Tell the Forest Service to close the river and protect our ceremony!
Boats shouldn’t be allowed to interfere with ceremony.
In 2006 Waimem Franco, a Winnemem Wintu young woman, embarked upon her puberty ceremony, the ceremony that marks the transition from child to woman in the Winnemem culture. While undergoing this sacred experience she was subjected to racist slurs, vulgar displays, and drunken behavior. You can watch video from her ceremony below.
The Winnemem now have three young women who are ready to experience their own puberty ceremony. One of those young women is the future spiritual leader of the Tribe. Recent Legislation in the Farm Bill should provide these three young women protection against such intrusive behavior. Unfortunately, thanks to the Tribe’s unrecognized status, these young women may be subjected to the same treatment.

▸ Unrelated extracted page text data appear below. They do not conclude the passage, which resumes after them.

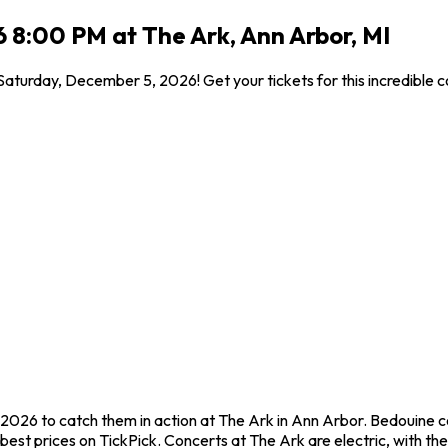
 8:00 PM at The Ark, Ann Arbor, MI
Saturday, December 5, 2026! Get your tickets for this incredible
2026 to catch them in action at The Ark in Ann Arbor. Bedouine c
st prices on TickPick. Concerts at The Ark are electric, with the 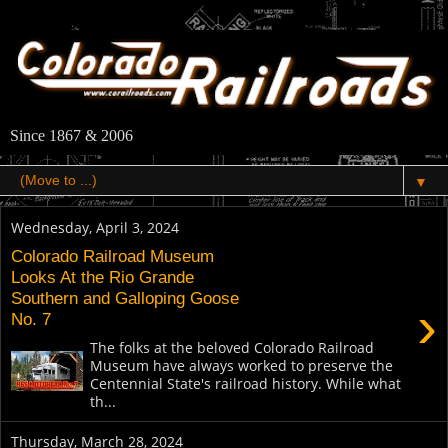
Since 1867 & 2006
▼
Wednesday, April 3, 2024
Colorado Railroad Museum
Looks At the Rio Grande
Southern and Galloping Goose
›
No. 7
The folks at the beloved Colorado Railroad
Museum have always worked to preserve the
Centennial State's railroad history. While what
th...
Thursday, March 28, 2024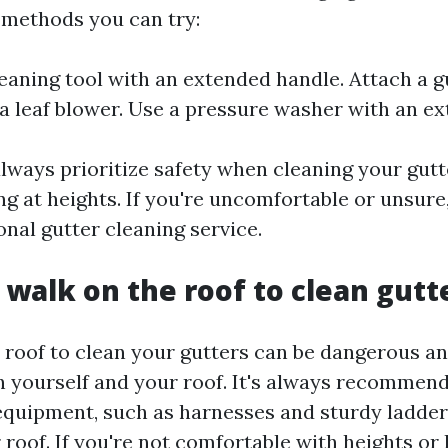
 methods you can try:
leaning tool with an extended handle. Attach a g
a leaf blower. Use a pressure washer with an e
ways prioritize safety when cleaning your gutte
ng at heights. If you're uncomfortable or unsure, 
onal gutter cleaning service.
o walk on the roof to clean gutt
 roof to clean your gutters can be dangerous a
 yourself and your roof. It's always recommend
equipment, such as harnesses and sturdy ladde
roof. If you're not comfortable with heights or 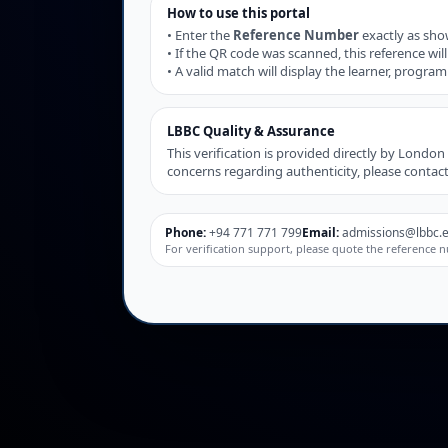
How to use this portal
• Enter the
Reference Number
exactly as show
• If the QR code was scanned, this reference will 
• A valid match will display the learner, progra
LBBC Quality & Assurance
This verification is provided directly by Londo
concerns regarding authenticity, please contac
Phone:
+94 771 771 799
Email:
admissions@lbbc.e
For verification support, please quote the referenc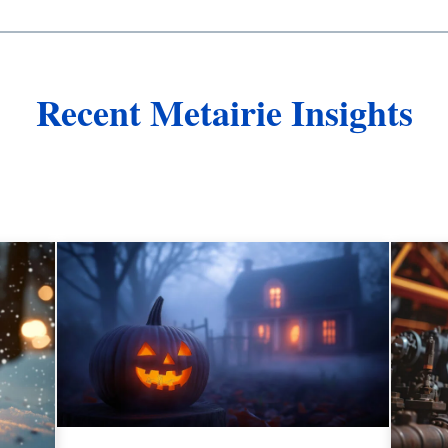
Recent Metairie Insights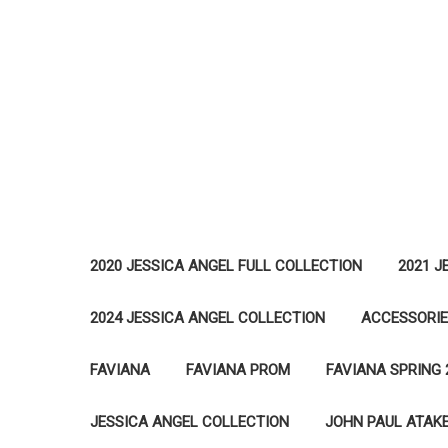
2020 JESSICA ANGEL FULL COLLECTION
2021 J
2024 JESSICA ANGEL COLLECTION
ACCESSORI
FAVIANA
FAVIANA PROM
FAVIANA SPRING 
JESSICA ANGEL COLLECTION
JOHN PAUL ATAK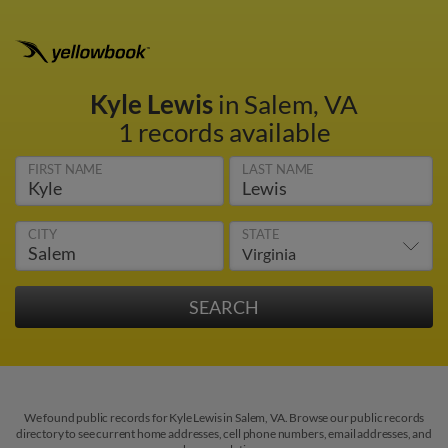
Kyle Lewis
in Salem, VA
1 records available
FIRST NAME
LAST NAME
CITY
STATE
We found public records for Kyle Lewis in Salem, VA. Browse our public records
directory to see current home addresses, cell phone numbers, email addresses, and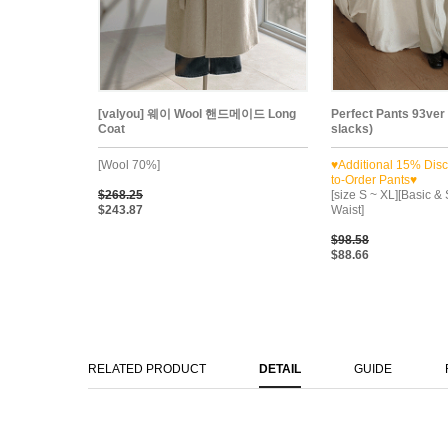
[valyou] 웨이 Wool 핸드메이드 Long
Perfect Pants 93ver
Coat
slacks)
[Wool 70%]
♥Additional 15% Dis
to-Order Pants♥
$268.25
[size S ~ XL][Basic & 
$243.87
Waist]
$98.58
$88.66
RELATED PRODUCT
DETAIL
GUIDE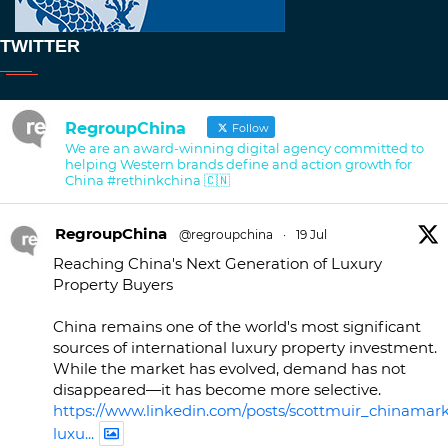
TWITTER
RegroupChina
Follow
We are an award-winning digital agency committed to
helping Western brands define and action growth for
China #rethinkchina 🇨🇳
RegroupChina
@regroupchina
·
19 Jul
Reaching China's Next Generation of Luxury
Property Buyers
China remains one of the world's most significant
sources of international luxury property investment.
While the market has evolved, demand has not
disappeared—it has become more selective.
https://www.linkedin.com/posts/scottmuir_chinamark
luxu...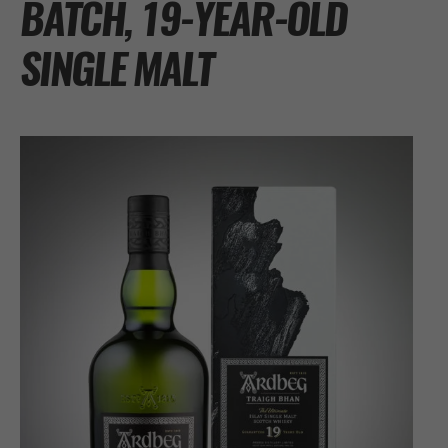
BATCH, 19-YEAR-OLD
SINGLE MALT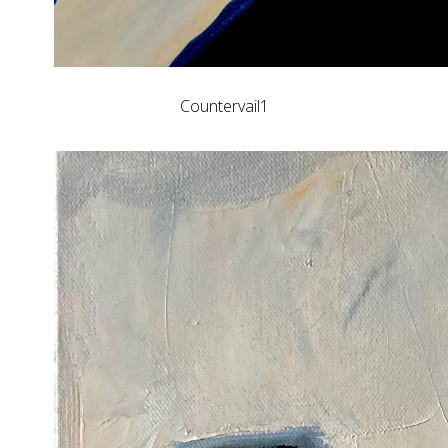
Countervail1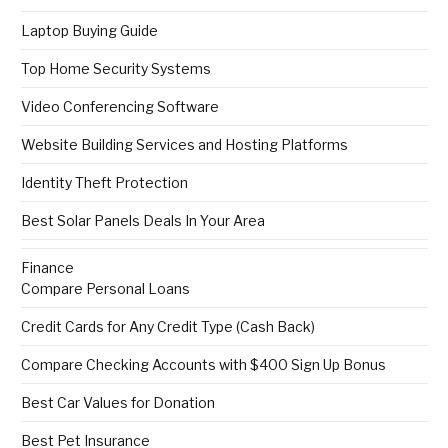
Laptop Buying Guide
Top Home Security Systems
Video Conferencing Software
Website Building Services and Hosting Platforms
Identity Theft Protection
Best Solar Panels Deals In Your Area
Finance
Compare Personal Loans
Credit Cards for Any Credit Type (Cash Back)
Compare Checking Accounts with $400 Sign Up Bonus
Best Car Values for Donation
Best Pet Insurance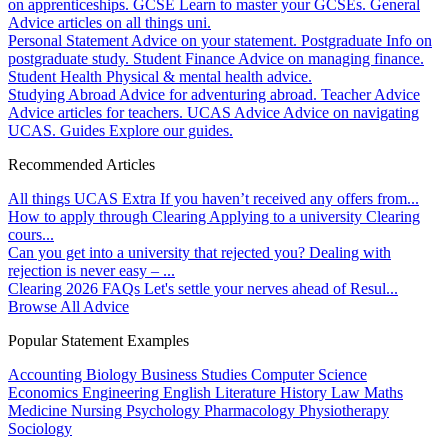
on apprenticeships.
GCSE
Learn to master your GCSEs.
General
Advice articles on all things uni.
Personal Statement
Advice on your statement.
Postgraduate
Info on
postgraduate study.
Student Finance
Advice on managing finance.
Student Health
Physical & mental health advice.
Studying Abroad
Advice for adventuring abroad.
Teacher Advice
Advice articles for teachers.
UCAS Advice
Advice on navigating
UCAS.
Guides
Explore our guides.
Recommended Articles
All things UCAS Extra
If you haven’t received any offers from...
How to apply through Clearing
Applying to a university Clearing
cours...
Can you get into a university that rejected you?
Dealing with
rejection is never easy – ...
Clearing 2026 FAQs
Let's settle your nerves ahead of Resul...
Browse All Advice
Popular Statement Examples
Accounting
Biology
Business Studies
Computer Science
Economics
Engineering
English Literature
History
Law
Maths
Medicine
Nursing
Psychology
Pharmacology
Physiotherapy
Sociology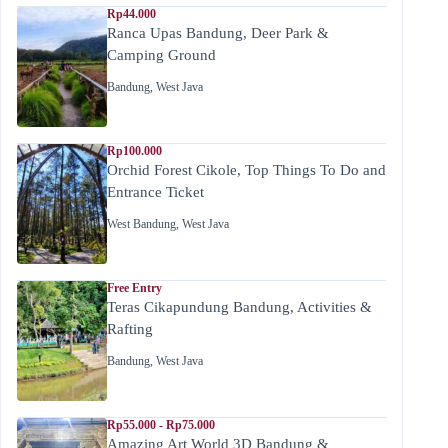
Rp44.000
Ranca Upas Bandung, Deer Park &
Camping Ground
Bandung
,
West Java
Rp100.000
Orchid Forest Cikole, Top Things To Do and
Entrance Ticket
West Bandung
,
West Java
Free Entry
Teras Cikapundung Bandung, Activities &
Rafting
Bandung
,
West Java
Rp55.000 - Rp75.000
Amazing Art World 3D Bandung &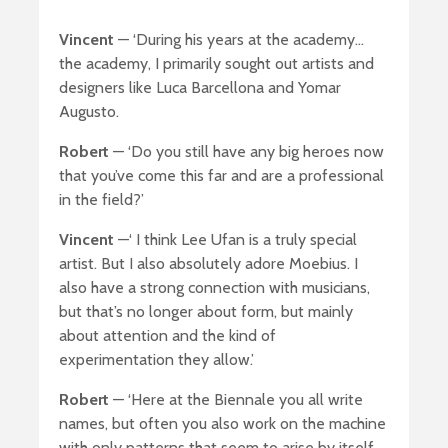
Vincent
— ‘During his years at the academy…
the academy, I primarily sought out artists and
designers like Luca Barcellona and Yomar
Augusto.
Robert
— ‘Do you still have any big heroes now
that you’ve come this far and are a professional
in the field?’
Vincent
—‘ I think Lee Ufan is a truly special
artist. But I also absolutely adore Moebius. I
also have a strong connection with musicians,
but that’s no longer about form, but mainly
about attention and the kind of
experimentation they allow.’
Robert
— ‘Here at the Biennale you all write
names, but often you also work on the machine
with only patterns that seem to arise by itself.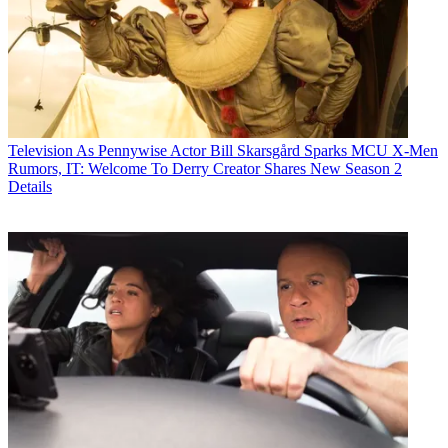
Television
As Pennywise Actor Bill Skarsgård Sparks MCU X-Men
Rumors, IT: Welcome To Derry Creator Shares New Season 2
Details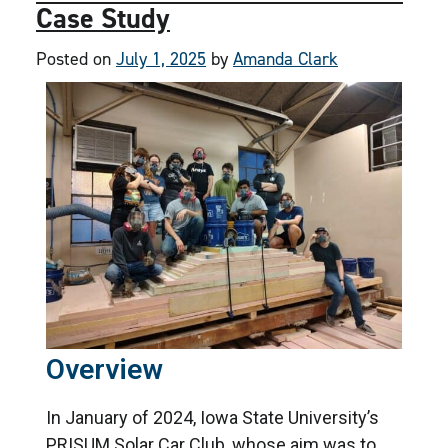
Case Study
Posted on
July 1, 2025
by
Amanda Clark
Overview
In January of 2024, Iowa State University’s
PRISUM Solar Car Club, whose aim was to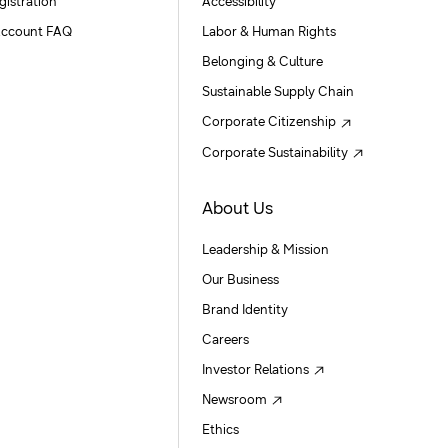
gistration
Accessibility
ccount FAQ
Labor & Human Rights
Belonging & Culture
Sustainable Supply Chain
Corporate Citizenship
Corporate Sustainability
About Us
Leadership & Mission
Our Business
Brand Identity
Careers
Investor Relations
Newsroom
Ethics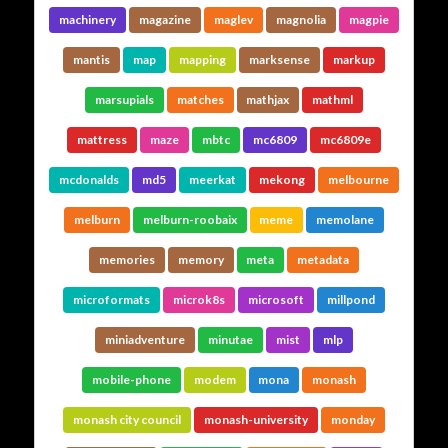
machinery
magazine
maglev
magnolia
magpie
mantis
map
mapping
marksense
markup
marsupials
matches
mathjax
mathml
mattress
maze
mbtc
mc6809
mc6809e
mcdonalds
md5
meerkat
mekong
melbourne
melburn
melburn-roobaix
meme
memolane
memories
memory
meta
metadata
microformats
microk8s
microsoft
millpond
miniadventure
minutae
mist
mlp
mobile-phone
modem
mona
monash
monash city council
monash-university
monday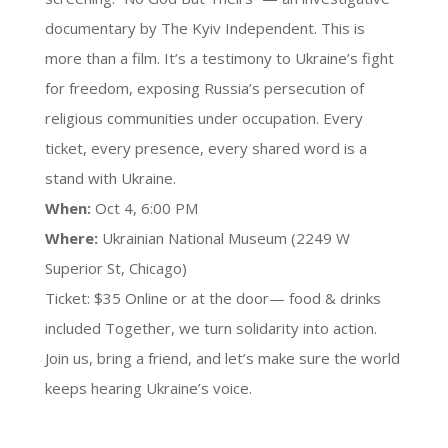
documentary by The Kyiv Independent. This is
more than a film. It’s a testimony to Ukraine’s fight
for freedom, exposing Russia’s persecution of
religious communities under occupation. Every
ticket, every presence, every shared word is a
stand with Ukraine.
When:
Oct 4, 6:00 PM
Where:
Ukrainian National Museum (2249 W
Superior St, Chicago)
Ticket: $35 Online or at the door— food & drinks
included Together, we turn solidarity into action.
Join us, bring a friend, and let’s make sure the world
keeps hearing Ukraine’s voice.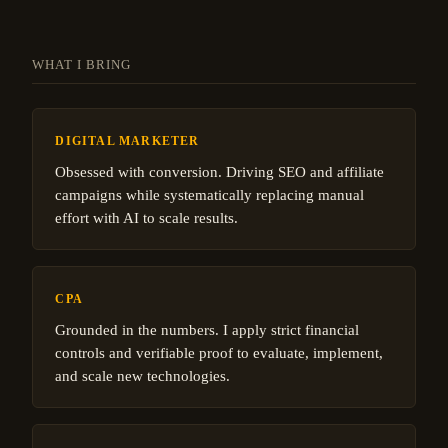
WHAT I BRING
DIGITAL MARKETER
Obsessed with conversion. Driving SEO and affiliate
campaigns while systematically replacing manual
effort with AI to scale results.
CPA
Grounded in the numbers. I apply strict financial
controls and verifiable proof to evaluate, implement,
and scale new technologies.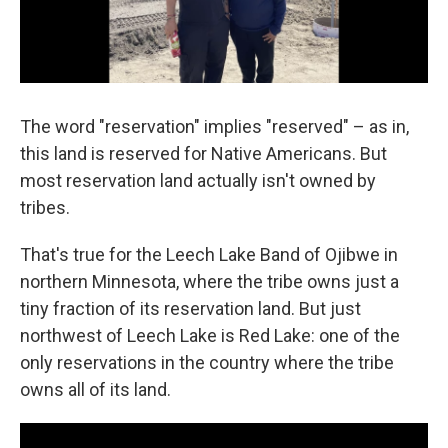
The word "reservation" implies "reserved" – as in,
this land is reserved for Native Americans. But
most reservation land actually isn't owned by
tribes.
That's true for the Leech Lake Band of Ojibwe in
northern Minnesota, where the tribe owns just a
tiny fraction of its reservation land. But just
northwest of Leech Lake is Red Lake: one of the
only reservations in the country where the tribe
owns all of its land.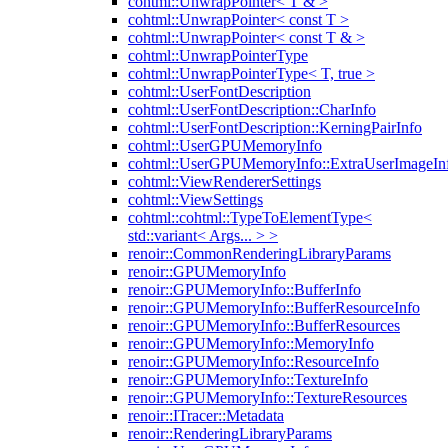
cohtml::UnwrapPointer< T & >
cohtml::UnwrapPointer< const T >
cohtml::UnwrapPointer< const T & >
cohtml::UnwrapPointerType
cohtml::UnwrapPointerType< T, true >
cohtml::UserFontDescription
cohtml::UserFontDescription::CharInfo
cohtml::UserFontDescription::KerningPairInfo
cohtml::UserGPUMemoryInfo
cohtml::UserGPUMemoryInfo::ExtraUserImageIn
cohtml::ViewRendererSettings
cohtml::ViewSettings
cohtml::cohtml::TypeToElementType<
std::variant< Args... > >
renoir::CommonRenderingLibraryParams
renoir::GPUMemoryInfo
renoir::GPUMemoryInfo::BufferInfo
renoir::GPUMemoryInfo::BufferResourceInfo
renoir::GPUMemoryInfo::BufferResources
renoir::GPUMemoryInfo::MemoryInfo
renoir::GPUMemoryInfo::ResourceInfo
renoir::GPUMemoryInfo::TextureInfo
renoir::GPUMemoryInfo::TextureResources
renoir::ITracer::Metadata
renoir::RenderingLibraryParams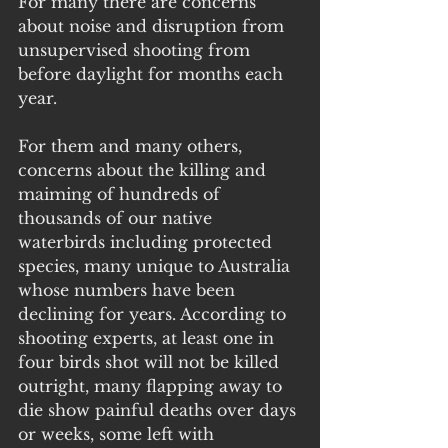
For many there are concerns 
about noise and disruption from 
unsupervised shooting from 
before daylight for months each 
year. 
For them and many others, 
concerns about the killing and 
maiming of hundreds of 
thousands of our native 
waterbirds including protected 
species, many unique to Australia 
whose numbers have been 
declining for years. According to 
shooting experts, at least one in 
four birds shot will not be killed 
outright, many flapping away to 
die show painful deaths over days 
or weeks, some left with 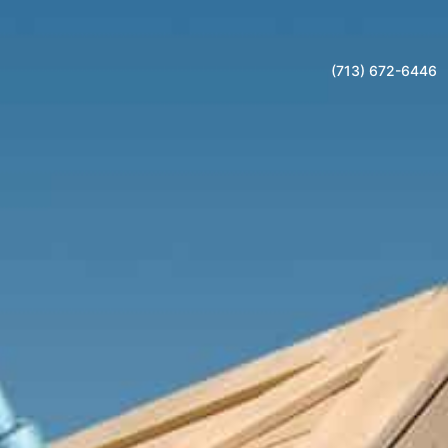
(713) 672-6446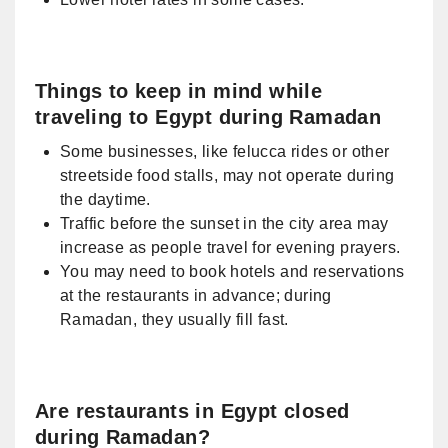
Things to keep in mind while
traveling to Egypt during Ramadan
Some businesses, like felucca rides or other
streetside food stalls, may not operate during
the daytime.
Traffic before the sunset in the city area may
increase as people travel for evening prayers.
You may need to book hotels and reservations
at the restaurants in advance; during
Ramadan, they usually fill fast.
Are restaurants in Egypt closed
during Ramadan?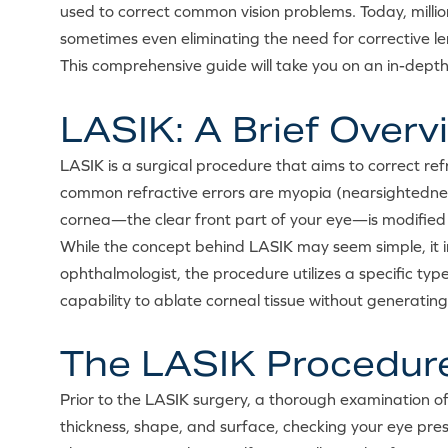
used to correct common vision problems. Today, millio
sometimes even eliminating the need for corrective le
This comprehensive guide will take you on an in-depth
LASIK: A Brief Overv
LASIK is a surgical procedure that aims to correct refra
common refractive errors are myopia (nearsightednes
cornea—the clear front part of your eye—is modified s
While the concept behind LASIK may seem simple, it i
ophthalmologist, the procedure utilizes a specific type
capability to ablate corneal tissue without generatin
The LASIK Procedur
Prior to the LASIK surgery, a thorough examination of
thickness, shape, and surface, checking your eye pres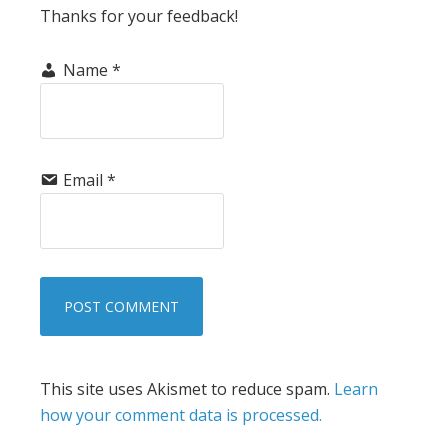
Thanks for your feedback!
Name
*
Email
*
This site uses Akismet to reduce spam.
Learn
how your comment data is processed.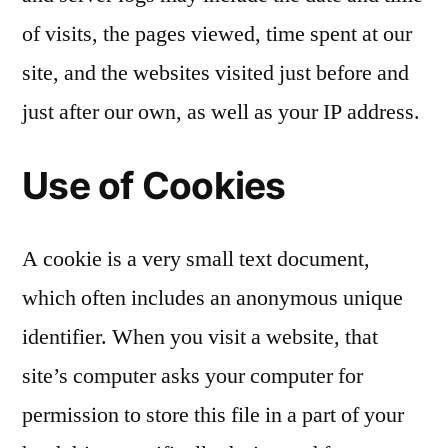
of visits, the pages viewed, time spent at our
site, and the websites visited just before and
just after our own, as well as your IP address.
Use of Cookies
A cookie is a very small text document,
which often includes an anonymous unique
identifier. When you visit a website, that
site’s computer asks your computer for
permission to store this file in a part of your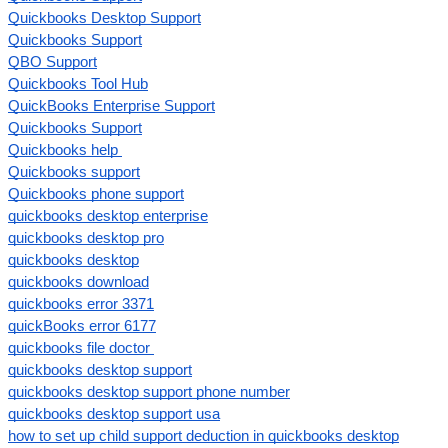
Quickbooks Desktop Support
Quickbooks Support
QBO Support
Quickbooks Tool Hub
QuickBooks Enterprise Support
Quickbooks Support
Quickbooks help
Quickbooks support
Quickbooks phone support
quickbooks desktop enterprise
quickbooks desktop pro
quickbooks desktop
quickbooks download
quickbooks error 3371
quickBooks error 6177
quickbooks file doctor
quickbooks desktop support
quickbooks desktop support phone number
quickbooks desktop support usa
how to set up child support deduction in quickbooks desktop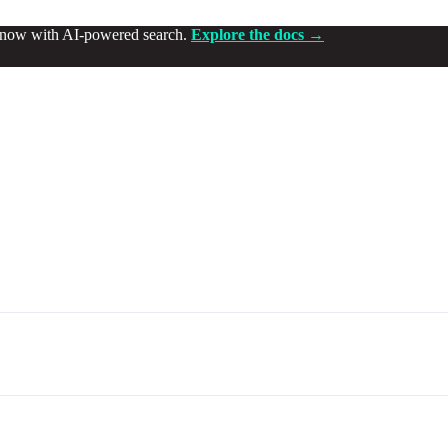
d now with AI-powered search.
Explore the docs →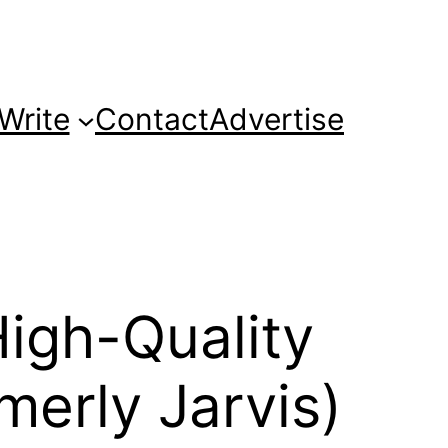
Write
Contact
Advertise
High-Quality
merly Jarvis)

Without the protections afforded federally recognized tribes the Winnemem are left to prevail upon the US Forest Service for assistance. The ceremony is just over one week away and the Tribe is still left in limbo not knowing whether their religious freedoms will be protected this time.
The Winnemem Wintu Tribe originates from the McCloud River, a tributary to the Sacramento River. They have practiced their culture and religion along the McCloud since time immemorial. There were more than 14,000 Winnemem before contact. Today 123 Winnemem continue their cultural lifeway and religious practice in the face of great odds against them.